Annie Leibovitz Pilgrimage
On Thursday I had the honor to see Annie Leibovitz at an event for her latest photo book, Pilgrimage. Pilgrimage is no doubt very different from her former photography books in content, but I also see it as a perfect continuity, focusing and emphasizing ideas that we first saw in her earlier works as a photographer.
Opening Pilgrimage for the very first time, I could not ignore the way that Photographer’s Life ends. The great landscape and objects shots that end Photographer Life symbolized to me both the blurred emotional state of the photographer, running away from all of the loss in her life, and at the same time, it also emphasized the power of the objects that remain in the afterlife.

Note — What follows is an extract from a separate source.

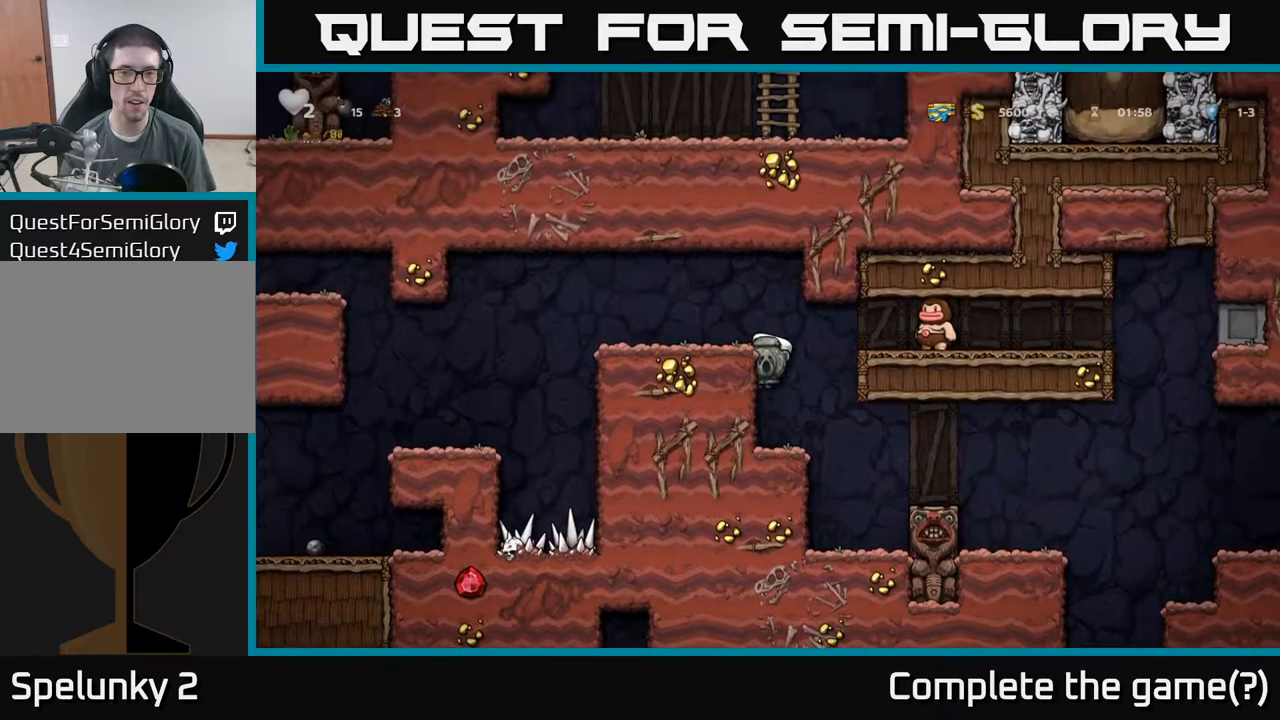
{"dt_ms": 500, "buttons": [], "left_stick": "left", "events": [[100, "A", "up"]]}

Susan Sontag, Annie’s partner that died before Photographer’s Life was published, said once that the family album is what left in the end from every family. In some way, Annie created an after life family album of the American culture on which she grew up by objectifying her emotions through still life objects. From an actual family album to an album of a larger spiritual family, Photographer’s Life and Pilgrimage are deeply connected in concept, despite the very different content in the photographs and style. Annie demonstrates what photographer Robert Mapplethorpe once said, that when the artistic energy is pushing you to create, it doesn’t matter if the subject is a flower, a body or a face, the art will still be the same.
I asked Annie if the thinks that shooting the life paths of the long dead American culture heroes, the ones that shaped many aspects of American society, has to do with the lost of the closest ones in her own life and if her search of them can be seen through the images seen in Photographer’s Life. I believe she agreed with my thoughts.